Prompt —
Retype these items line for line, with no changes, and leave out the pictures.

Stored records
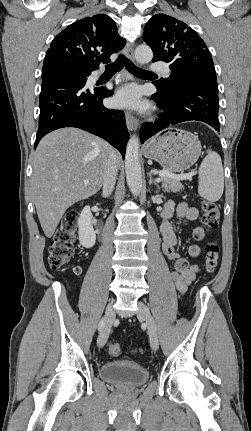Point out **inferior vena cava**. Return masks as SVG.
I'll return each mask as SVG.
<instances>
[{
  "mask_svg": "<svg viewBox=\"0 0 251 431\" xmlns=\"http://www.w3.org/2000/svg\"><path fill=\"white\" fill-rule=\"evenodd\" d=\"M118 172V165L115 158L114 152H112L109 156L106 171L103 179V196L108 197L111 195L115 183Z\"/></svg>",
  "mask_w": 251,
  "mask_h": 431,
  "instance_id": "obj_1",
  "label": "inferior vena cava"
}]
</instances>
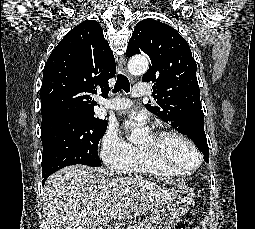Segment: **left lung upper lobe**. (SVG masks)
Returning a JSON list of instances; mask_svg holds the SVG:
<instances>
[{
    "label": "left lung upper lobe",
    "mask_w": 255,
    "mask_h": 229,
    "mask_svg": "<svg viewBox=\"0 0 255 229\" xmlns=\"http://www.w3.org/2000/svg\"><path fill=\"white\" fill-rule=\"evenodd\" d=\"M146 54L151 61L143 82L153 83L157 105H146L177 131L187 135L209 160L204 128L198 115H203L200 90L196 78L197 65L186 40L172 27L158 20L145 19L137 23L126 51L129 58Z\"/></svg>",
    "instance_id": "left-lung-upper-lobe-1"
}]
</instances>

Task solution —
Point out **inferior vena cava**. Return masks as SVG.
I'll return each mask as SVG.
<instances>
[{
  "mask_svg": "<svg viewBox=\"0 0 251 431\" xmlns=\"http://www.w3.org/2000/svg\"><path fill=\"white\" fill-rule=\"evenodd\" d=\"M118 172V165L115 158L114 152H112L109 156L106 171L103 179V196L108 197L111 195L115 183Z\"/></svg>",
  "mask_w": 251,
  "mask_h": 431,
  "instance_id": "obj_1",
  "label": "inferior vena cava"
}]
</instances>
Segment: **left lung upper lobe**. (SVG masks)
Returning a JSON list of instances; mask_svg holds the SVG:
<instances>
[{
    "label": "left lung upper lobe",
    "mask_w": 255,
    "mask_h": 229,
    "mask_svg": "<svg viewBox=\"0 0 255 229\" xmlns=\"http://www.w3.org/2000/svg\"><path fill=\"white\" fill-rule=\"evenodd\" d=\"M146 54L151 61L143 82L153 83L157 105H146L177 131L187 135L209 160L204 128L198 115H203L200 90L196 78L197 65L186 40L172 27L158 20L145 19L137 23L126 51L129 58Z\"/></svg>",
    "instance_id": "left-lung-upper-lobe-1"
}]
</instances>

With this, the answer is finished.